Supplied material:
##########

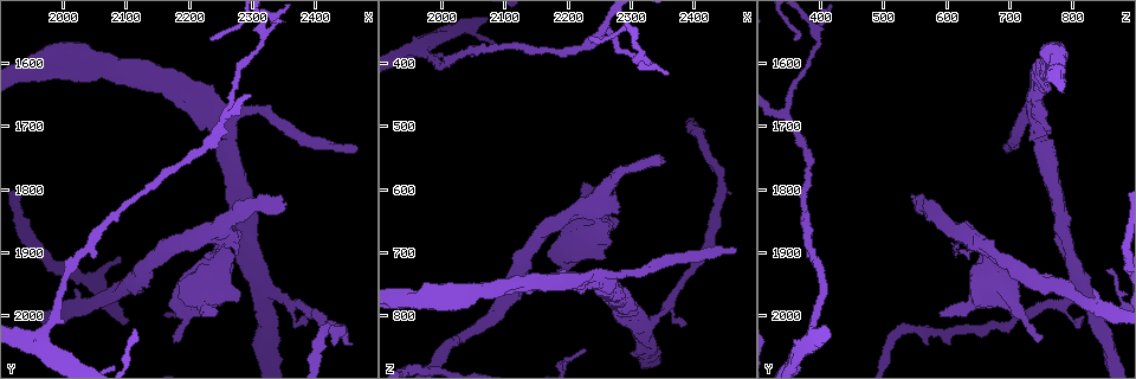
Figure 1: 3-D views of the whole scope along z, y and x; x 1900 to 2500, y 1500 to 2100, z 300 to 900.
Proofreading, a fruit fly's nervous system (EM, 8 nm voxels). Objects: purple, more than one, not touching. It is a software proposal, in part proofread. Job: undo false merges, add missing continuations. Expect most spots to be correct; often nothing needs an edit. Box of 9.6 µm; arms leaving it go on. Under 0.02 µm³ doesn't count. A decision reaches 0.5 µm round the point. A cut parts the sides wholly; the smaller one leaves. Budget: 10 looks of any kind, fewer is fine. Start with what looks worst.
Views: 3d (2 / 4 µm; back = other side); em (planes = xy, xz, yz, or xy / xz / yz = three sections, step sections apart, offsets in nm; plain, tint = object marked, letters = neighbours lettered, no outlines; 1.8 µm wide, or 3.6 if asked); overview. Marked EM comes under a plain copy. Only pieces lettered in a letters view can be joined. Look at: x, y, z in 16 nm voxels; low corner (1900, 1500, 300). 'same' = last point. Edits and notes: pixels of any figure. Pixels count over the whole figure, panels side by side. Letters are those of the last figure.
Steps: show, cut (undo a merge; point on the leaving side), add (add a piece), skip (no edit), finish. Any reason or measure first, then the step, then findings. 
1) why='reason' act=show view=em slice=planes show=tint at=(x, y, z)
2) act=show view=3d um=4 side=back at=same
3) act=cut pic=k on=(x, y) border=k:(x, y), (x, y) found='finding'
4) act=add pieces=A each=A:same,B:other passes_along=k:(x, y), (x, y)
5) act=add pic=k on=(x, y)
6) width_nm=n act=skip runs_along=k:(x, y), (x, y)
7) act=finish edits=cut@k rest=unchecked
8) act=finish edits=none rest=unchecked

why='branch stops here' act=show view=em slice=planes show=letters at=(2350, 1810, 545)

##########

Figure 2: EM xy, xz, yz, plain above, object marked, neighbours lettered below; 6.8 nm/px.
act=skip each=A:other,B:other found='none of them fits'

##########

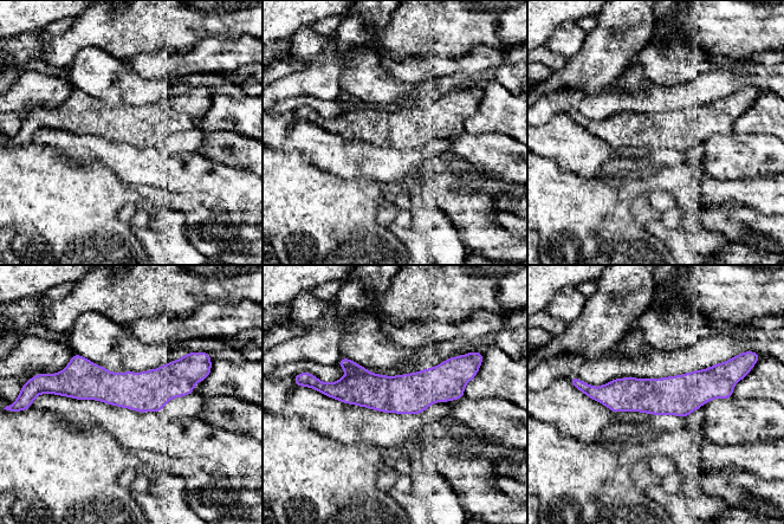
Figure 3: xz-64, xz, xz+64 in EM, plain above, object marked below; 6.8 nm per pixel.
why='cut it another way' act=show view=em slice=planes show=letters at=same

##########

How to complete this task:
The answer should consist of every line from the listing above that includes the word "reason".

Response to this exercise:
Steps: show, cut (undo a merge; point on the leaving side), add (add a piece), skip (no edit), finish. Any reason or measure first, then the step, then findings. 
1) why='reason' act=show view=em slice=planes show=tint at=(x, y, z)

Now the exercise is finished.